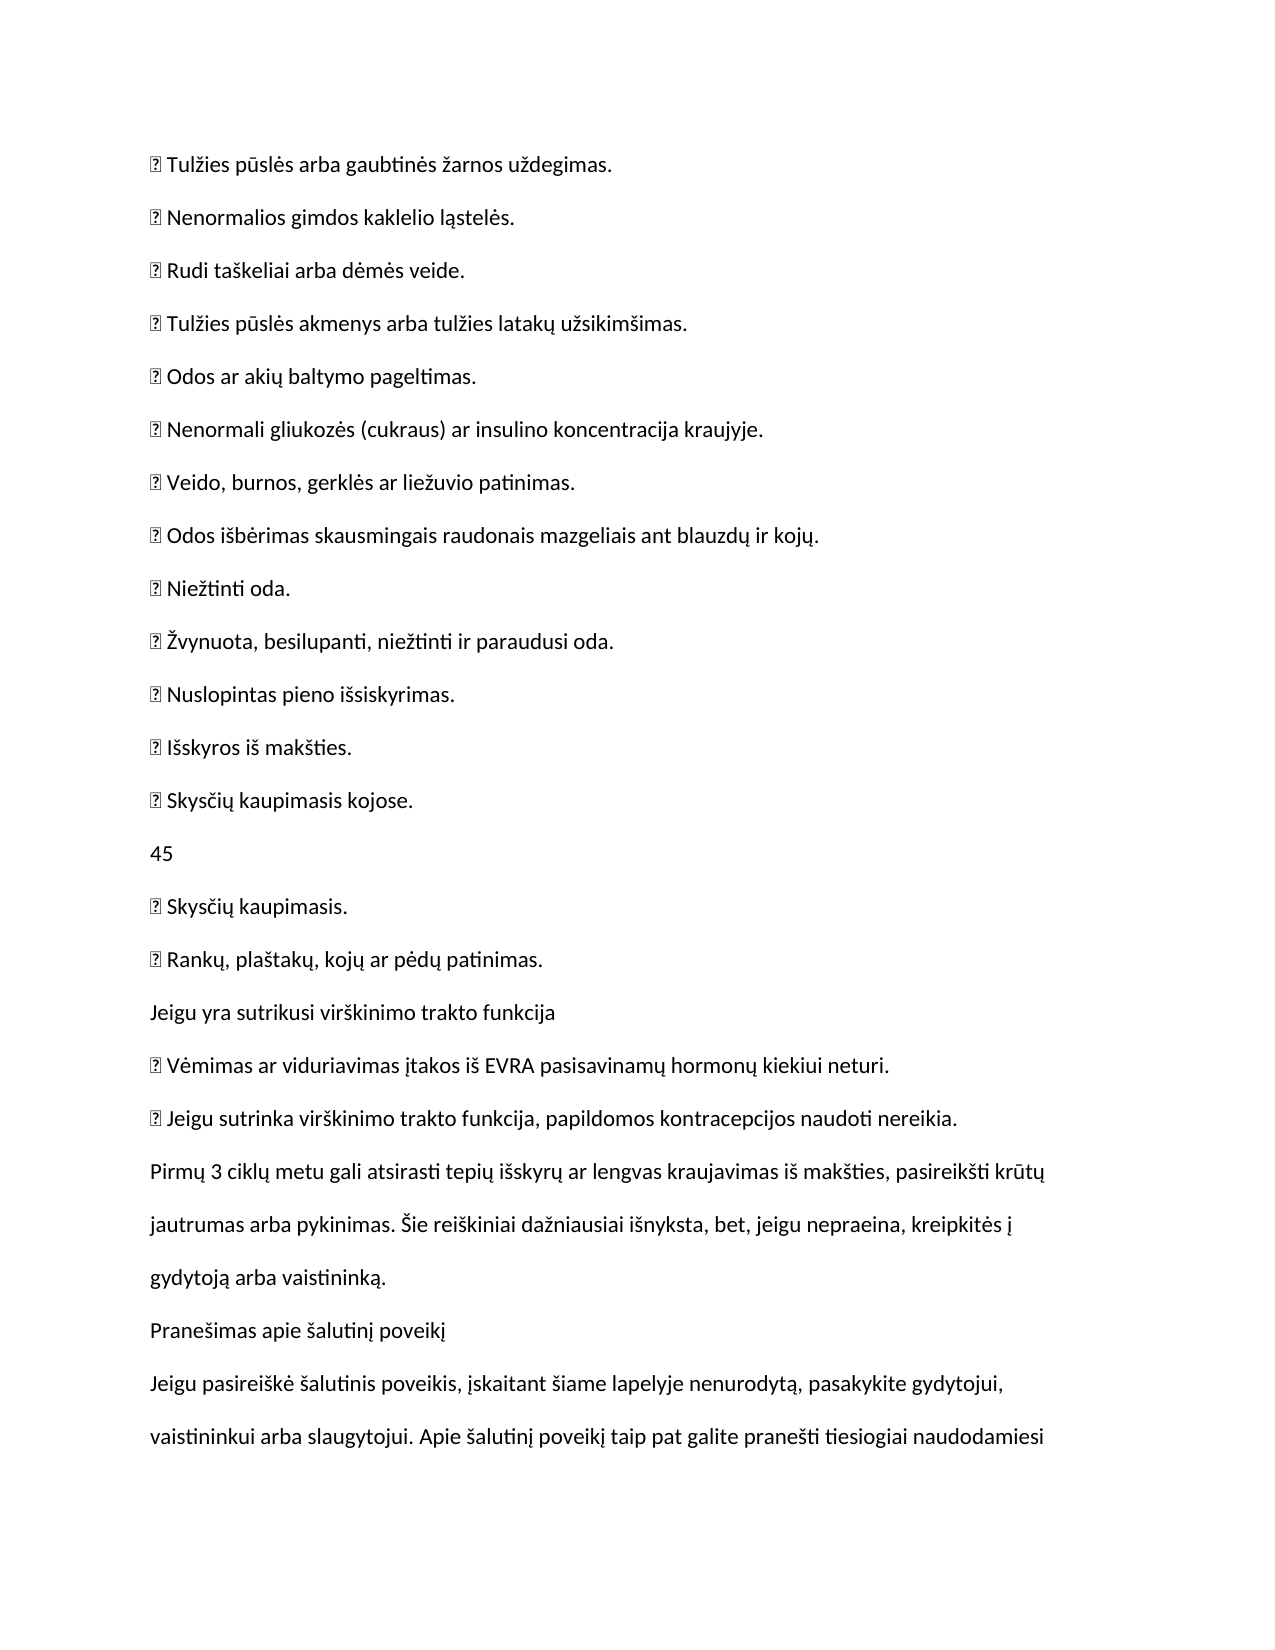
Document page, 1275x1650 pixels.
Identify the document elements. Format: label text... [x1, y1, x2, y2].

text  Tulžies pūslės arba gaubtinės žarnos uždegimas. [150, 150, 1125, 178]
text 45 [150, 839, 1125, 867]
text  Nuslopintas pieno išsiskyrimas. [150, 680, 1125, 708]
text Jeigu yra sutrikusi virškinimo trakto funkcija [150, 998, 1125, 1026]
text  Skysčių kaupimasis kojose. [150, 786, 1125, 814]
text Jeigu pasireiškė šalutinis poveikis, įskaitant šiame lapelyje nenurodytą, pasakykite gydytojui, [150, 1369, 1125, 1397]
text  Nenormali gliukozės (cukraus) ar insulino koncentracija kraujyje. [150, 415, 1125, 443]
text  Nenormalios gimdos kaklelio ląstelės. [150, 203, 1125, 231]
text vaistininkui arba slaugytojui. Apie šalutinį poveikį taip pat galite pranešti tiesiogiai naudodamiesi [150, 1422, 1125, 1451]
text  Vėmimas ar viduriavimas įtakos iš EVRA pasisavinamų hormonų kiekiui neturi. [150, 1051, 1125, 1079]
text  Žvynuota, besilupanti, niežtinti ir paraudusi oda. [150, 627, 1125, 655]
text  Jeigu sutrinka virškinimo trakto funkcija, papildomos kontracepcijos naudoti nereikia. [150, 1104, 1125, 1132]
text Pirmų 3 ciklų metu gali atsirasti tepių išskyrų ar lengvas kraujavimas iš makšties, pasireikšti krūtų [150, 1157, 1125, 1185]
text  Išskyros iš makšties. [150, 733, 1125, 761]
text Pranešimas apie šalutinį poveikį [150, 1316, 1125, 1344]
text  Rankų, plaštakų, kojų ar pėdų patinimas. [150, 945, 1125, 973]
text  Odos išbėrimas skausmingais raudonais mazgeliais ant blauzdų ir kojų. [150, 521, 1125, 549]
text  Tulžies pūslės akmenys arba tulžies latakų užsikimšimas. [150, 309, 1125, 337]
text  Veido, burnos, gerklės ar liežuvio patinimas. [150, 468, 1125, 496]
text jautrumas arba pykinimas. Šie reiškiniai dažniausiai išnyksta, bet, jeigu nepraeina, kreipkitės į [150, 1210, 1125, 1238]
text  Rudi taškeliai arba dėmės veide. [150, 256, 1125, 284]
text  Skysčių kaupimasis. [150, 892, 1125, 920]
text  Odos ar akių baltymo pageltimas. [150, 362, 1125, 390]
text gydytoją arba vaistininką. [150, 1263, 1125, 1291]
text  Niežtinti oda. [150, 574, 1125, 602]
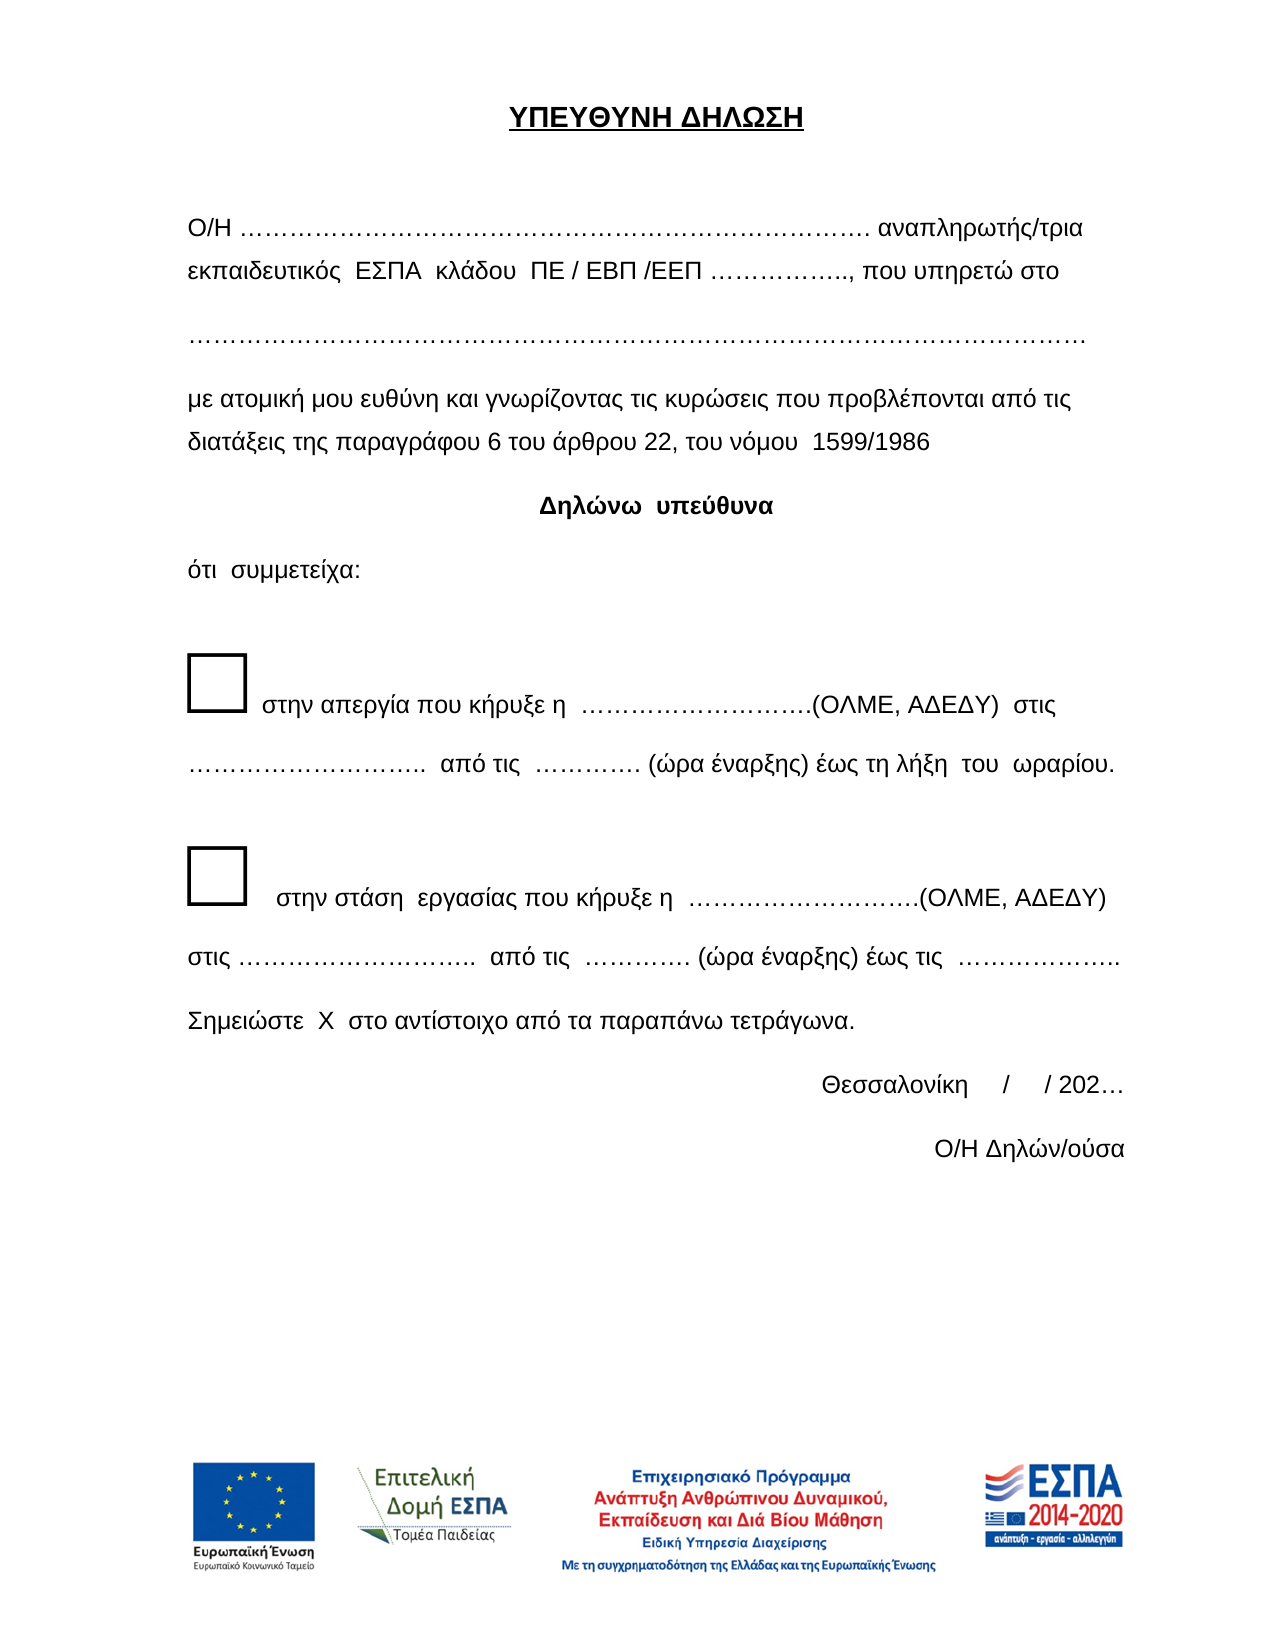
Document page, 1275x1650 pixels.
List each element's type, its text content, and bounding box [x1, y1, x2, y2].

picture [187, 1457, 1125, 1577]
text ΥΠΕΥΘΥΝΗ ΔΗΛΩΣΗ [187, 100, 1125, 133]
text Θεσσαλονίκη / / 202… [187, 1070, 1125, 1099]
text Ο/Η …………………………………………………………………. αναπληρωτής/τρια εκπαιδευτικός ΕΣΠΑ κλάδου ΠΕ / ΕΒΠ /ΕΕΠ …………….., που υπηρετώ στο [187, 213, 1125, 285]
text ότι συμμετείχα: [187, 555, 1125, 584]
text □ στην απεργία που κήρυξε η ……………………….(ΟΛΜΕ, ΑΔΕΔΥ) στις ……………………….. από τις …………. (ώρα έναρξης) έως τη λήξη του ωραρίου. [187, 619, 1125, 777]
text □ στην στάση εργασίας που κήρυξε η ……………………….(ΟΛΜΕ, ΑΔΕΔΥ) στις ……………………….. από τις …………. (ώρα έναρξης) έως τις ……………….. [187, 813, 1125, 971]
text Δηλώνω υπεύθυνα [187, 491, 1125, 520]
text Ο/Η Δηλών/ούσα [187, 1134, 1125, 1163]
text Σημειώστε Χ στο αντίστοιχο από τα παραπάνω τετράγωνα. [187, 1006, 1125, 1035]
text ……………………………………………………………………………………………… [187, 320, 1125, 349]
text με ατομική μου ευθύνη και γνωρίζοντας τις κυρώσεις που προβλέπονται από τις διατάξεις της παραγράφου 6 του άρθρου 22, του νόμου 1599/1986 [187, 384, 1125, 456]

- **REQUIREMENT**
Where a line of the data above includes the string "Odos", pull it out.

- **SOLUTION**
text  Odos išbėrimas skausmingais raudonais mazgeliais ant blauzdų ir kojų. [150, 521, 1125, 549]
text  Odos ar akių baltymo pageltimas. [150, 362, 1125, 390]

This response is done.